5.6.2013. Das nennen wir mal ohne Wenn und Aber einen Meilenstein der Sprachentwicklung: Die Uni Leipzig ist auf die sensationelle Idee gekommen, in Zukunft nur noch die grammatikalisch weibliche Form zu nutzen. Den "Herrn Professor" gibt es dann nicht mehr, sondern nur noch den "Herrn Professorin". Wir geben es an dieser Stelle unumwunden zu: Diese, sagen wir mal, verschlungene Überlegung überfordert uns intellektuell komplett. Wir hissen deshalb vorsorglich die weiße Fahne und ergeben uns nach diesem sprachlichen Guerilla-Angriff bedingungslos. Unser edles Autorenblut gehört den reißenden (weiblichen und männlichen) Wölfinnen der Universität Leipzig.

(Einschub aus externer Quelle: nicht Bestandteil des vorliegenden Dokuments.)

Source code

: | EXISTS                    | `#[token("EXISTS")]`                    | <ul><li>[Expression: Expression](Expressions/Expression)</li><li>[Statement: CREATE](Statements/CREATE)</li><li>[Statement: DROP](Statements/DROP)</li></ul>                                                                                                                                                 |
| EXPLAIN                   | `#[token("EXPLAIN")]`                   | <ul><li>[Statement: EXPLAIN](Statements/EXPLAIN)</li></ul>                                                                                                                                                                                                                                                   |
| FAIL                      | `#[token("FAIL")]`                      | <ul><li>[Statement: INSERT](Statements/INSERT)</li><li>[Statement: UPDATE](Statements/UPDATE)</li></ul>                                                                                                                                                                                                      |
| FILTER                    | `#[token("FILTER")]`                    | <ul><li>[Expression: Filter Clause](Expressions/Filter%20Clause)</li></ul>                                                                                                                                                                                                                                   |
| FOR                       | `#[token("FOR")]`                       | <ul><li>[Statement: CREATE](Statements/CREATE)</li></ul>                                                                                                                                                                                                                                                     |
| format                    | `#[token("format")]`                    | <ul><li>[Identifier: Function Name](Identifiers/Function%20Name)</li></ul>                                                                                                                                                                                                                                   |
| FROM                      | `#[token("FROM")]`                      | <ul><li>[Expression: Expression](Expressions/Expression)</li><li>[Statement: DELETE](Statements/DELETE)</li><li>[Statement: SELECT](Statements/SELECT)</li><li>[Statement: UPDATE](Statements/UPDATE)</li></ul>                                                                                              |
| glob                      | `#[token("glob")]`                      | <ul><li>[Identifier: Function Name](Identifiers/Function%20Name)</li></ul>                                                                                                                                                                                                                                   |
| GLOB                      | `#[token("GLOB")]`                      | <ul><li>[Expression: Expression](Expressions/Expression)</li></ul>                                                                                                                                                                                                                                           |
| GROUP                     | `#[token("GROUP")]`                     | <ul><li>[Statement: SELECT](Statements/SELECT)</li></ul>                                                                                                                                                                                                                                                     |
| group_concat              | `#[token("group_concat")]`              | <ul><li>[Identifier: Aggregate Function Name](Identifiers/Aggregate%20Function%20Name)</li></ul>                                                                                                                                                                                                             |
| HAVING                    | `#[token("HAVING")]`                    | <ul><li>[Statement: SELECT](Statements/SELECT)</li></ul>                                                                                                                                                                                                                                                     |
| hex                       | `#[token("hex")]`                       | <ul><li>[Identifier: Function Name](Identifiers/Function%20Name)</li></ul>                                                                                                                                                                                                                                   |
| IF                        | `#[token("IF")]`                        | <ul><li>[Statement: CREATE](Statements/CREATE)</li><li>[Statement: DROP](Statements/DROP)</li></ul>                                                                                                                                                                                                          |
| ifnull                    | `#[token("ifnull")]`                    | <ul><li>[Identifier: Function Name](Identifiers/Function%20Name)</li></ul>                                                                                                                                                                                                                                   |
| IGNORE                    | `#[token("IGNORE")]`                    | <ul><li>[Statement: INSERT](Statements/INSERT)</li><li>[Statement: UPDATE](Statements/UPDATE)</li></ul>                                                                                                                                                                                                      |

Der virtuose Vorstoß der sächsischen Sprachoptimierer kommt für uns nicht überraschend. Er bestätigt ein weiteres Mal eine Entwicklung, von der wir seit langem felsenfest überzeugt sind: Wer seiner Sprache nicht mehr Herr (oder Herrin…?) ist, der ist eines Tages auch seines Denkens nicht mehr mächtig! Manch hingeschluderter E-Mailtext oder – noch schlimmer – die zunehmende Zahl kryptischer, per Smartphone verschickter Textbotschaften nähren in uns den Verdacht, dass es den Verfassern eher ums Tempo beim Versand als um die Qualität des Inhalts geht. Soll doch der Empfänger klarkommen mit Schreibfehlern, sinnloser Interpunktion, den eingestreuten englischen Begriffen und vor allem dem – wenn überhaupt, dann nur sehr lose geknüpften – roten Faden der hastig hingeworfenen digitalen Zeilen. Hier ist Sprache nicht mehr das Mittel zum möglichst eindeutigen Austausch von Informationen, Gedanken und Ideen. Hier verkommt sie zum lustlos eingesetzten Vehikel nicht zu Ende gedachter und schon gar nicht zu Ende formulierter Informationsfragmente.

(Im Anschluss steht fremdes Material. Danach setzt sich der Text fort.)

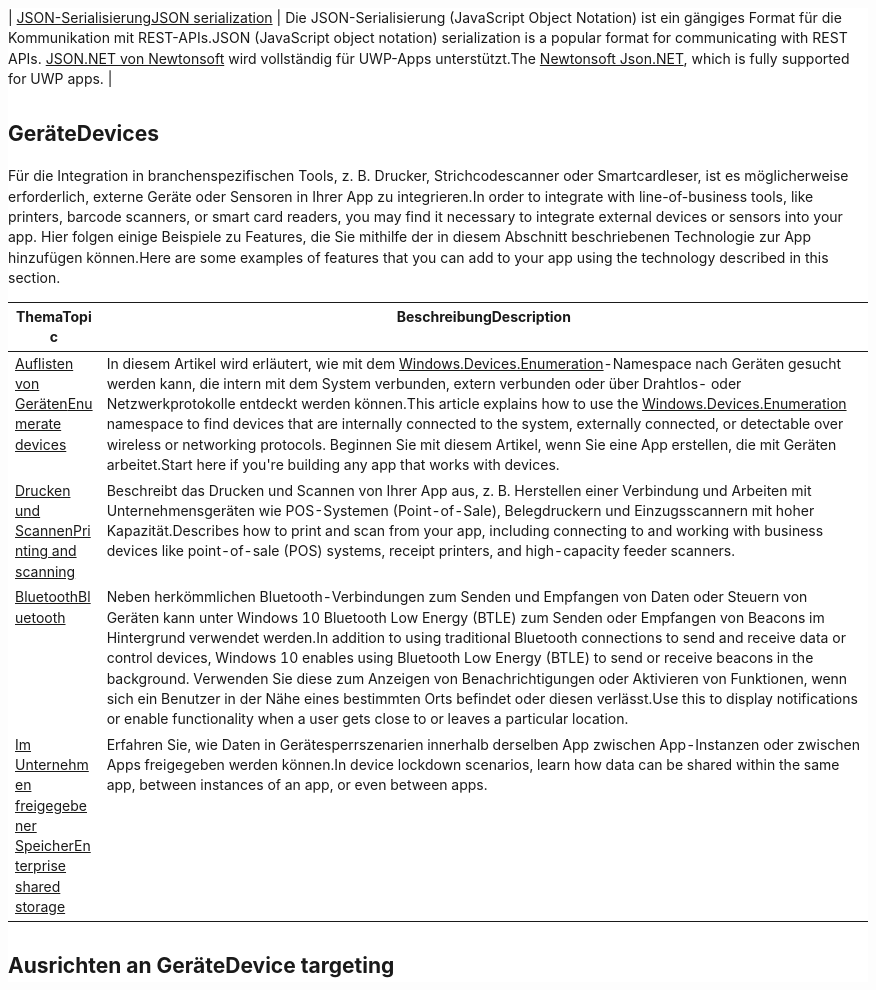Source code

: | [<span data-ttu-id="6d28f-206">JSON-Serialisierung</span><span class="sxs-lookup"><span data-stu-id="6d28f-206">JSON serialization</span></span>](https://msdn.microsoft.com/library/windows/apps/br240639) | <span data-ttu-id="6d28f-207">Die JSON-Serialisierung (JavaScript Object Notation) ist ein gängiges Format für die Kommunikation mit REST-APIs.</span><span class="sxs-lookup"><span data-stu-id="6d28f-207">JSON (JavaScript object notation) serialization is a popular format for   communicating with REST APIs.</span></span> <span data-ttu-id="6d28f-208">[JSON.NET von Newtonsoft](http://www.newtonsoft.com/json) wird vollständig für UWP-Apps unterstützt.</span><span class="sxs-lookup"><span data-stu-id="6d28f-208">The [Newtonsoft Json.NET](http://www.newtonsoft.com/json), which is fully supported for UWP apps.</span></span> |

## <a name="devices"></a><span data-ttu-id="6d28f-209">Geräte</span><span class="sxs-lookup"><span data-stu-id="6d28f-209">Devices</span></span>

<span data-ttu-id="6d28f-210">Für die Integration in branchenspezifischen Tools, z. B. Drucker, Strichcodescanner oder Smartcardleser, ist es möglicherweise erforderlich, externe Geräte oder Sensoren in Ihrer App zu integrieren.</span><span class="sxs-lookup"><span data-stu-id="6d28f-210">In order to integrate with line-of-business tools, like printers, barcode scanners, or smart card readers, you may find it necessary to integrate external devices or sensors into your app.</span></span> <span data-ttu-id="6d28f-211">Hier folgen einige Beispiele zu Features, die Sie mithilfe der in diesem Abschnitt beschriebenen Technologie zur App hinzufügen können.</span><span class="sxs-lookup"><span data-stu-id="6d28f-211">Here are some examples of features that you can add to your app using the technology described in this section.</span></span>

| <span data-ttu-id="6d28f-212">Thema</span><span class="sxs-lookup"><span data-stu-id="6d28f-212">Topic</span></span>  | <span data-ttu-id="6d28f-213">Beschreibung</span><span class="sxs-lookup"><span data-stu-id="6d28f-213">Description</span></span> |
|--------|-------------|
| [<span data-ttu-id="6d28f-214">Auflisten von Geräten</span><span class="sxs-lookup"><span data-stu-id="6d28f-214">Enumerate devices</span></span>](https://msdn.microsoft.com/library/windows/apps/mt187355) | <span data-ttu-id="6d28f-215">In diesem Artikel wird erläutert, wie mit dem [Windows.Devices.Enumeration](https://msdn.microsoft.com/library/windows/apps/br225459)-Namespace nach Geräten gesucht werden kann, die intern mit dem System verbunden, extern verbunden oder über Drahtlos- oder Netzwerkprotokolle entdeckt werden können.</span><span class="sxs-lookup"><span data-stu-id="6d28f-215">This article explains how to use the [Windows.Devices.Enumeration](https://msdn.microsoft.com/library/windows/apps/br225459) namespace to find devices that are internally connected to the system, externally connected, or detectable over wireless or networking protocols.</span></span> <span data-ttu-id="6d28f-216">Beginnen Sie mit diesem Artikel, wenn Sie eine App erstellen, die mit Geräten arbeitet.</span><span class="sxs-lookup"><span data-stu-id="6d28f-216">Start here if you're building any app that works with devices.</span></span> |
| [<span data-ttu-id="6d28f-217">Drucken und Scannen</span><span class="sxs-lookup"><span data-stu-id="6d28f-217">Printing and scanning</span></span>](https://msdn.microsoft.com/library/windows/apps/mt204544) | <span data-ttu-id="6d28f-218">Beschreibt das Drucken und Scannen von Ihrer App aus, z. B. Herstellen einer Verbindung und Arbeiten mit Unternehmensgeräten wie POS-Systemen (Point-of-Sale), Belegdruckern und Einzugsscannern mit hoher Kapazität.</span><span class="sxs-lookup"><span data-stu-id="6d28f-218">Describes how to print and scan from your app, including connecting to   and working with business devices like point-of-sale (POS) systems, receipt printers, and high-capacity feeder scanners.</span></span> |
| [<span data-ttu-id="6d28f-219">Bluetooth</span><span class="sxs-lookup"><span data-stu-id="6d28f-219">Bluetooth</span></span>](https://msdn.microsoft.com/library/windows/apps/mt270288) | <span data-ttu-id="6d28f-220">Neben herkömmlichen Bluetooth-Verbindungen zum Senden und Empfangen von Daten oder Steuern von Geräten kann unter Windows 10 Bluetooth Low Energy (BTLE) zum Senden oder Empfangen von Beacons im Hintergrund verwendet werden.</span><span class="sxs-lookup"><span data-stu-id="6d28f-220">In addition to using traditional Bluetooth connections to send and receive data or control devices, Windows 10 enables using Bluetooth Low Energy (BTLE) to send or receive beacons in the background.</span></span> <span data-ttu-id="6d28f-221">Verwenden Sie diese zum Anzeigen von Benachrichtigungen oder Aktivieren von Funktionen, wenn sich ein Benutzer in der Nähe eines bestimmten Orts befindet oder diesen verlässt.</span><span class="sxs-lookup"><span data-stu-id="6d28f-221">Use this to display notifications or enable functionality when a user gets close to or leaves a particular location.</span></span> |
| [<span data-ttu-id="6d28f-222">Im Unternehmen freigegebener Speicher</span><span class="sxs-lookup"><span data-stu-id="6d28f-222">Enterprise shared storage</span></span>](enterprise-shared-storage.md) | <span data-ttu-id="6d28f-223">Erfahren Sie, wie Daten in Gerätesperrszenarien innerhalb derselben App zwischen App-Instanzen oder zwischen Apps freigegeben werden können.</span><span class="sxs-lookup"><span data-stu-id="6d28f-223">In device lockdown scenarios, learn how data can be shared within the same app, between instances of an app, or even between apps.</span></span> |

## <a name="device-targeting"></a><span data-ttu-id="6d28f-224">Ausrichten an Geräte</span><span class="sxs-lookup"><span data-stu-id="6d28f-224">Device targeting</span></span>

Aber was wissen wir schon, wir hoffnungslos nostalgischen Sprachbewunderer. Wir sind ja nur die, die längst vergangenen Zeiten hinterherheulen. Für uns war ein Satz noch ein Satz – ein Kunstwerk, das Bewunderung und vor allem Respekt verdiente. Die Internetgemeinde bejubelt beharrlich die knackig formulierte Weisheit „Content is king“. Nur: Kann irgendein Inhalt noch König (oder wegen uns auch Königin) sein, wenn man ihm (ihr), bildlich gesprochen, erst die Sprachkrone vom Kopf fegt und dann das Haupt gleich noch aufs Schafott der Leipziger Sprachrevolutionäre drückt? Die Antwort auf diese Frage hinterlässt uns jedenfalls weitgehend sprachlos.